:: Records shown ::

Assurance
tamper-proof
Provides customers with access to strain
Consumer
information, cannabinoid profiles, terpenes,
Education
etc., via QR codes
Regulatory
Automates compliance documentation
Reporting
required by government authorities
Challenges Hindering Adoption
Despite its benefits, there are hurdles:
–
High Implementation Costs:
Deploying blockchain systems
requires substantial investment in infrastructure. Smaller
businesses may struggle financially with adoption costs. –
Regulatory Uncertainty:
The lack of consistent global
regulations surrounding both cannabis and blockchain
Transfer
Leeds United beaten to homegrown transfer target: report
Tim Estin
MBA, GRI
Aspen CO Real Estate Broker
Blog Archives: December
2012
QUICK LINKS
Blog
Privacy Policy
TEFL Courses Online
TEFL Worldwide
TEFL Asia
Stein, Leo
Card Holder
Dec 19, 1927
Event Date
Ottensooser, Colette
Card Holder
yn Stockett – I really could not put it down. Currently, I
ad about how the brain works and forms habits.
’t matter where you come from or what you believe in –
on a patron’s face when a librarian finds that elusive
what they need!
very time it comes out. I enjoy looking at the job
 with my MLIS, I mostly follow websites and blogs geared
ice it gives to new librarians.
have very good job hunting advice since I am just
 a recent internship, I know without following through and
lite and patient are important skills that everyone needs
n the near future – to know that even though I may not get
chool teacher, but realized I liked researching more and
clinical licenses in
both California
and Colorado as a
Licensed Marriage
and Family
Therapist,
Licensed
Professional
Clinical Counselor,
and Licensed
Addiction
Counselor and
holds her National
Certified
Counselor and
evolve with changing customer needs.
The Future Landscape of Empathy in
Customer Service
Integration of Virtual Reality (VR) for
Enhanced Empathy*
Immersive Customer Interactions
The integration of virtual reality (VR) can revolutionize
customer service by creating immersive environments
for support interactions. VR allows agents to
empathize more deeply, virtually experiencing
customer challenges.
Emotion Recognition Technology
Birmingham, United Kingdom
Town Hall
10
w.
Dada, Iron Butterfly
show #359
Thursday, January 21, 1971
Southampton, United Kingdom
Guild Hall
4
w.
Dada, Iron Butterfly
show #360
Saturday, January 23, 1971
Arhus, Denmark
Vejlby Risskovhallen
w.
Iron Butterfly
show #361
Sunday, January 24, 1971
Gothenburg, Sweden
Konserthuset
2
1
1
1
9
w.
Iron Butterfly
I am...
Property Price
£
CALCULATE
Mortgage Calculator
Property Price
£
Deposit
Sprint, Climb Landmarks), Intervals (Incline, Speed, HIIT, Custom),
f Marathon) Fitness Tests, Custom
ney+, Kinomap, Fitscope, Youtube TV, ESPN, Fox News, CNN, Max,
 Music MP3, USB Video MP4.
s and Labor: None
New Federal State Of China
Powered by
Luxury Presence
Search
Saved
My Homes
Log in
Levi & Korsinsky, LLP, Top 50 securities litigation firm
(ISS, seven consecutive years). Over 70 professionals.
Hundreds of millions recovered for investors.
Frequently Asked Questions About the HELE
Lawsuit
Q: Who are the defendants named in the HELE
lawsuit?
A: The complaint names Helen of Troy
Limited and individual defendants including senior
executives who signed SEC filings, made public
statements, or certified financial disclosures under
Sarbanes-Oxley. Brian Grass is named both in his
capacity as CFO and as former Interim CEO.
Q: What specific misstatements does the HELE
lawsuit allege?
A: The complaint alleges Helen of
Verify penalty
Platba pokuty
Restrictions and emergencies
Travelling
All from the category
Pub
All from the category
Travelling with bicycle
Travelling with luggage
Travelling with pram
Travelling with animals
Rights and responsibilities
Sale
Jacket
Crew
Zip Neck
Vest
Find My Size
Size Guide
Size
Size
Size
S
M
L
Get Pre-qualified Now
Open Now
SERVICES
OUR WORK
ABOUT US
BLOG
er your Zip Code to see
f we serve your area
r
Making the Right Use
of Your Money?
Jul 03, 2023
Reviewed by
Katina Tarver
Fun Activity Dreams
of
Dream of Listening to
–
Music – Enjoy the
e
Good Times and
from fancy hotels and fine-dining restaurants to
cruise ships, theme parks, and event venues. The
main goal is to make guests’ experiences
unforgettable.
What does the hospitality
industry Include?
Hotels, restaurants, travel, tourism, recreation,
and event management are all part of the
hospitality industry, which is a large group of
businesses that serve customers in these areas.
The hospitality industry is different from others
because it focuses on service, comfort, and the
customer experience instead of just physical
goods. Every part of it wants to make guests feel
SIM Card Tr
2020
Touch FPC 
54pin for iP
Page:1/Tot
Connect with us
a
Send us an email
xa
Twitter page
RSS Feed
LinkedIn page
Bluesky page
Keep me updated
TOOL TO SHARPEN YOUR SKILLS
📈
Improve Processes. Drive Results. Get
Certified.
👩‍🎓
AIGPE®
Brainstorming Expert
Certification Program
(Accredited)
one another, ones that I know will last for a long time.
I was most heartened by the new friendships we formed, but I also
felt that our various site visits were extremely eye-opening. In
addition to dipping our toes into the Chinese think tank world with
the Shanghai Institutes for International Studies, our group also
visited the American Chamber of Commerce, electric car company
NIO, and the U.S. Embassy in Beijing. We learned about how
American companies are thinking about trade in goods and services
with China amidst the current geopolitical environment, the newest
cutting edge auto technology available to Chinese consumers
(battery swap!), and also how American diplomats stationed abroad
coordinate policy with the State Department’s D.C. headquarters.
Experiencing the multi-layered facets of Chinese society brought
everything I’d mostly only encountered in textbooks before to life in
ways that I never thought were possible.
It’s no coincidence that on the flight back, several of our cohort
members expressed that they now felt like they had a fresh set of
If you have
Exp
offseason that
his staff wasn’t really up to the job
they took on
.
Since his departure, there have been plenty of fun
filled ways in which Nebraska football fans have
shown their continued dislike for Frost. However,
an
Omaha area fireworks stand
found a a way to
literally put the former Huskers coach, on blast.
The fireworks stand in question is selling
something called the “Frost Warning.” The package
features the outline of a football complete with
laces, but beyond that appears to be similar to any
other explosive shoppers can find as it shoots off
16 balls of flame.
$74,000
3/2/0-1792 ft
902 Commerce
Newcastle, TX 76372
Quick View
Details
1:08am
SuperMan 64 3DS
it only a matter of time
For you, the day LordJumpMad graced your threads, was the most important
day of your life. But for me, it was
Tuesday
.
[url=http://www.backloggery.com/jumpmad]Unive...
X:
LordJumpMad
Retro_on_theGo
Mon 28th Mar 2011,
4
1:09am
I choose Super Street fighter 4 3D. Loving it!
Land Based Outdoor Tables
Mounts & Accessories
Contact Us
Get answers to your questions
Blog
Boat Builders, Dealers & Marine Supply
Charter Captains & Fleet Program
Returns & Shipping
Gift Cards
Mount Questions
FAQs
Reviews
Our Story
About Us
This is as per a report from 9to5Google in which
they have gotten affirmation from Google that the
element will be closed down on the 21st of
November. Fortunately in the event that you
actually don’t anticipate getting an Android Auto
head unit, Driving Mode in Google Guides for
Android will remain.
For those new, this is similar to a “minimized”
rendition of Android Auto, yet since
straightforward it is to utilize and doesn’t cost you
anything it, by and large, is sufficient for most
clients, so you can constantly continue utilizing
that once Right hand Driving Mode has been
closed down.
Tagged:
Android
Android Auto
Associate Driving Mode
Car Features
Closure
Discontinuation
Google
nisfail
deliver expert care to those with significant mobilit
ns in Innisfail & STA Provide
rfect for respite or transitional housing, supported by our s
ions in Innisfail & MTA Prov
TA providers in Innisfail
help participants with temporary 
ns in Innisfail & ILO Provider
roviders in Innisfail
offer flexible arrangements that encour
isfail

:::

> [Exercise]:
What is needed is a verbatim copy of every line in the records above from the one containing "customer experience instead of just physical" down to the one containing "felt that our", both included, and nothing more.

> [Solution]:
customer experience instead of just physical
goods. Every part of it wants to make guests feel
SIM Card Tr
2020
Touch FPC 
54pin for iP
Page:1/Tot
Connect with us
a
Send us an email
xa
Twitter page
RSS Feed
LinkedIn page
Bluesky page
Keep me updated
TOOL TO SHARPEN YOUR SKILLS
📈
Improve Processes. Drive Results. Get
Certified.
👩‍🎓
AIGPE®
Brainstorming Expert
Certification Program
(Accredited)
one another, ones that I know will last for a long time.
I was most heartened by the new friendships we formed, but I also
felt that our various site visits were extremely eye-opening. In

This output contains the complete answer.